Wow. Our experiment is off to a great start—let's see if we can finish it off sooner than expected.
Mia Farrow's targeted pressure to curb the Darfur genocide "could accomplish what years of diplomacy could not," writes Helene Cooper in the New York Times.
For two years, China has used its permanent seat on the United Nations Security Council to protect the Sudanese government from UN sanctions. More than half of Sudan's oil exports go to China, and Beijing is the Sudan's leading arms supplier. But Mia Farrow last month started a campaign to spur Beijing into humanitarian cooperation. She called on Steven Spielberg to use his position as an artistic adviser to the Games to pressure China.
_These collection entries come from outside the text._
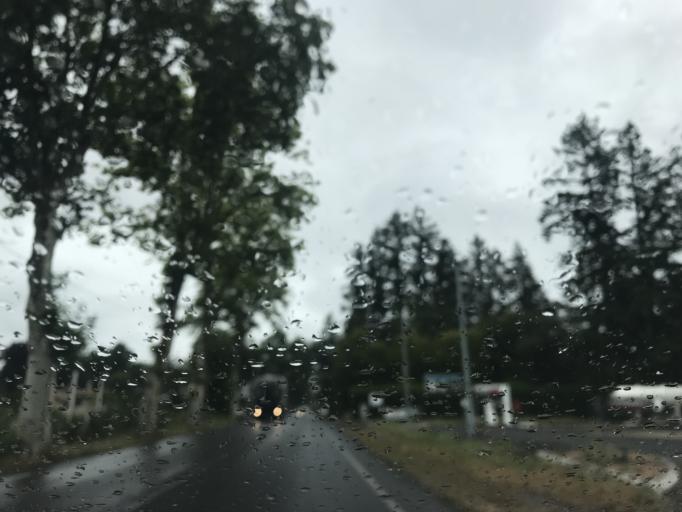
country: FR
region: Auvergne
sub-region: Departement du Puy-de-Dome
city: Ambert
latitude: 45.5577
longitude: 3.7416
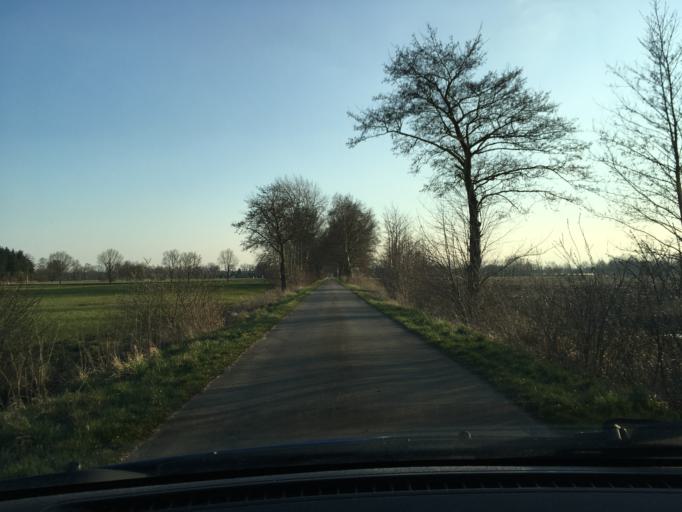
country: DE
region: Lower Saxony
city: Hittbergen
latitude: 53.3181
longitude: 10.6252
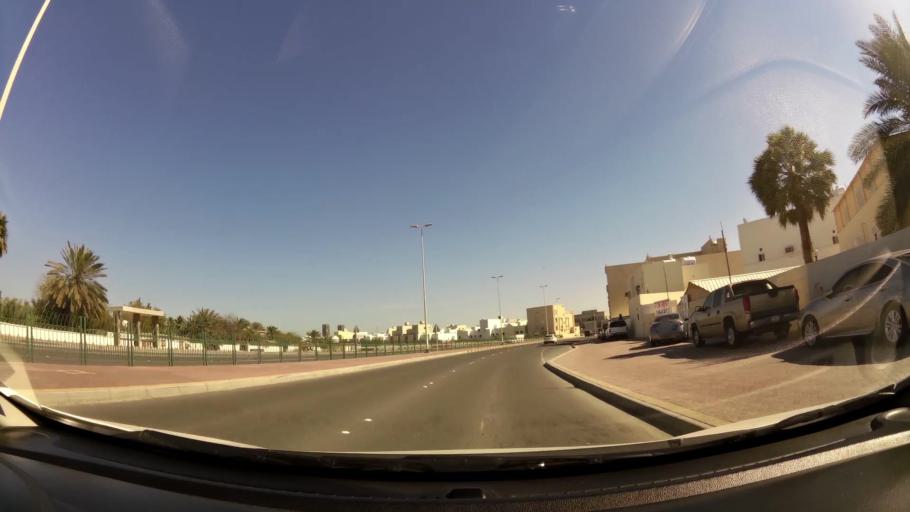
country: BH
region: Muharraq
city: Al Hadd
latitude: 26.2548
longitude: 50.6495
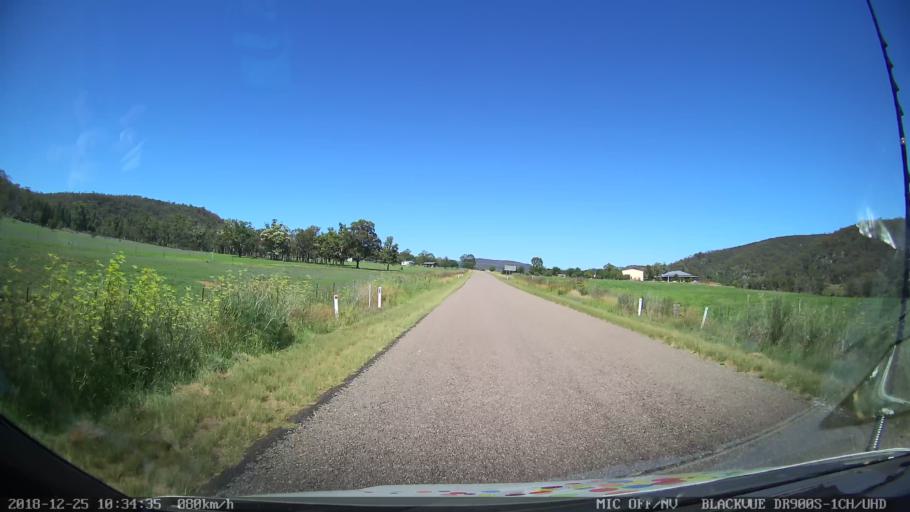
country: AU
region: New South Wales
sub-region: Upper Hunter Shire
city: Merriwa
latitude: -32.3929
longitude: 150.4062
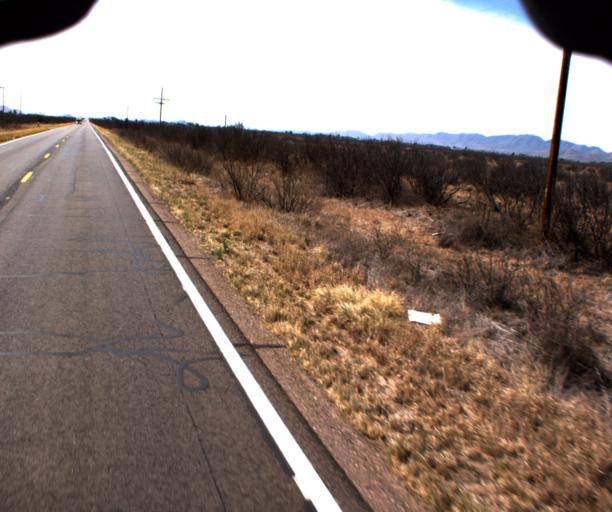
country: US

In a Wall Street Journal op-ed, she warned, Spielberg could "go down in history as the Leni Riefenstahl of the Beijing Games." Four days later, Spielberg sent a letter to Chinese President Hu Jintao. Days later, China dispatched a high-ranking official to Sudan.
The turnaround is "as a classic study of how a pressure campaign, aimed to strike Beijing in a vulnerable spot at a vulnerable time, could accomplish what years of diplomacy could not," writes Helene Cooper. China has still not agreed to sanctions. But it's been less than two weeks since Farrow's op-ed. And according to J. Stephen Morrison, a Sudan expert at the Center for Strategic and International Studies, China values its image more than this oil from Sudan. "Their equity is to be seen as an ethical, rising global power," Morrison says, "not to get in bed with every sleazy government that comes up with a little oil." And the Olympics have been a major source of national pride. The night Beijing won the bid to host the Games, I joined about 200,000 revellers celebrating in Tiananmen Square, dancing and singing; it was the biggest gathering there since 1989.